The government expects the upcoming forum of Asia-Pacific businesspeople and country leaders in Vladivostok to help attract investment to Russia and remove suspicions about the country's efforts to invest abroad, First Deputy Prime Minister Igor Shuvalov said Tuesday.
"The main result will be how much investment Russia will receive after the meeting and how the other economies will be ready to accept Russian investment," he said at a news conference.
An Asia-Pacific Economic Cooperation forum will take place in Russia for the first time in its history next week, with a keynote speech by President Vladimir Putin on Sept. 7.
The other country leaders and senior officials who are expected to take part in the annual event include Chinese President Hu Jintao, U.S. Secretary of State Hillary Clinton, Mexican President Felipe Calderon, Chilean President Sebastian Pinera, Vietnamese President Truong Tan Sang, Indonesian President Susilo Bambang Yudhoyono and New Zealand Prime Minister John Key.
U.S. President Barack Obama and Trade Representative Ron Kirk will not be in attendance.
Shuvalov said the high-level discussions and business meetings in Vladivostok will facilitate Russia's aim to have at least 50 percent of its foreign trade be with Asian economies and the United States.
"It's not very easy to do, mentally as well," he said, explaining that Russia has long had stronger ties with Europe.
He didn't specify the current percentage.
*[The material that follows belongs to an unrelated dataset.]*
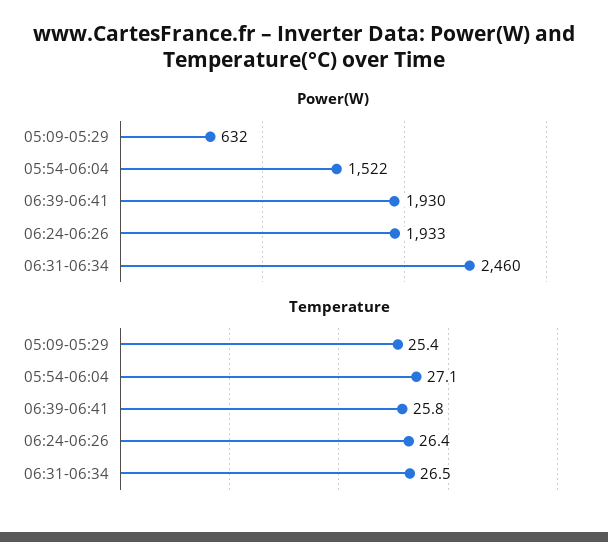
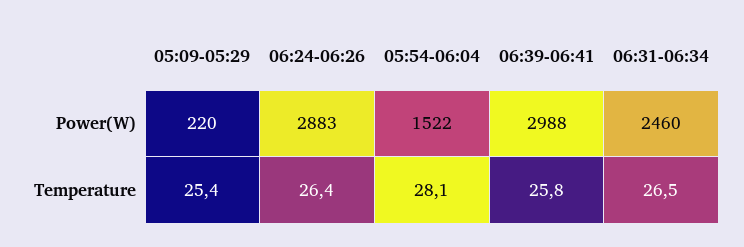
Power(W), 05:09-05:29: 632 -> 220
Power(W), 06:39-06:41: 1930 -> 2988
Power(W), 06:24-06:26: 1933 -> 2883
Temperature, 05:54-06:04: 27.1 -> 28.1

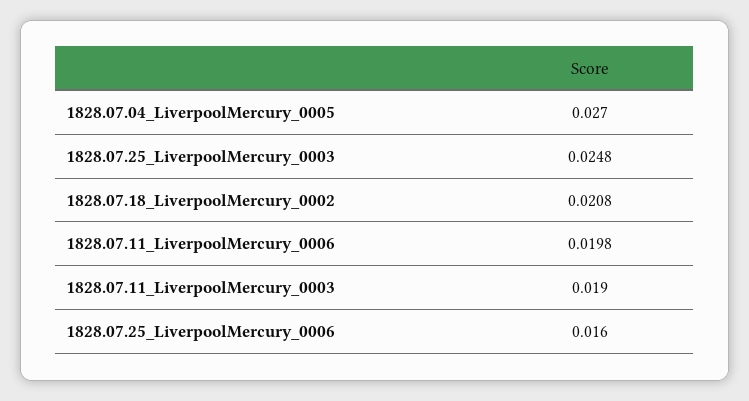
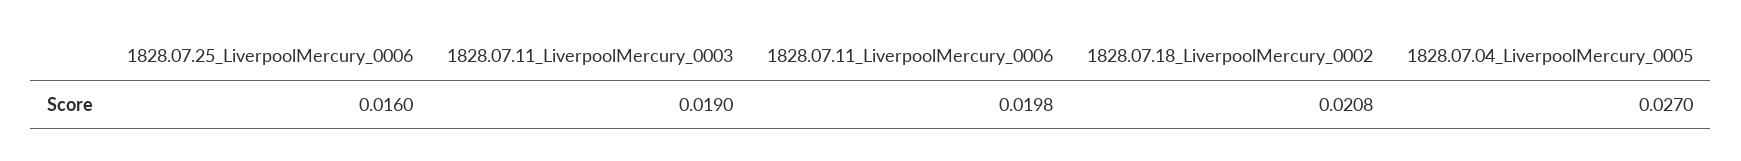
1828.07.25_LiverpoolMercury_0003: 0.0248 -> none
Shuvalov said the government had invested a great deal in sprucing up Vladivostok for the forum, creating an Asian "investment capital" out of the port city.
The government will continue to seek a new trade agreement with the European Union with the ultimate goal of establishing a free-trade zone, but it will apply as much effort to promote trade with the Asian economies, Shuvalov said.
He also said he hoped that Putin would set up an agency to advance trade ties with Asia.
Russia and Vietnam, he said, had made much progress in setting up a free-trade zone.
The government wants to prepare a federal program by the end of the year for a plan to develop the Far East, he said.
Russia and the United States have similar views on cooperation in Asia, except for the proposed free-trade zone known as the Trans-Pacific Partnership, Shuvalov said.
"So far, we are not convinced, unlike the Americans, that it's necessary to build the Trans-Pacific free-trade zone," he said.
Russia is studying the proposal, weighing whether it should instead focus on its fresh WTO membership and the effort to integrate economically with its two post-Soviet neighbors, Belarus and Kazakhstan, he said.
Some of Russia's captains of industry will attend the APEC meetings. They will include Andrei Kostin, chief of VTB, the country's second-largest bank; Ziyavudin Magomedov, board chairman of Summa Group; and billionaire Oleg Deripaska, the majority owner of the world's biggest aluminum producer, RusAl.
Foreign business leaders — representing the likes of PayPal, Caterpillar, Royal Dutch Shell, Hyundai and China Construction Bank — will also come out in force.
Vladivostok's shipyard Vostochnaya Verf ran successful tests of a second catamaran that will ferry guests of the APEC summit from the mainland to Russky Island, the meeting's venue, Interfax reported.
Each of the two ferries has the capacity to seat 223 people.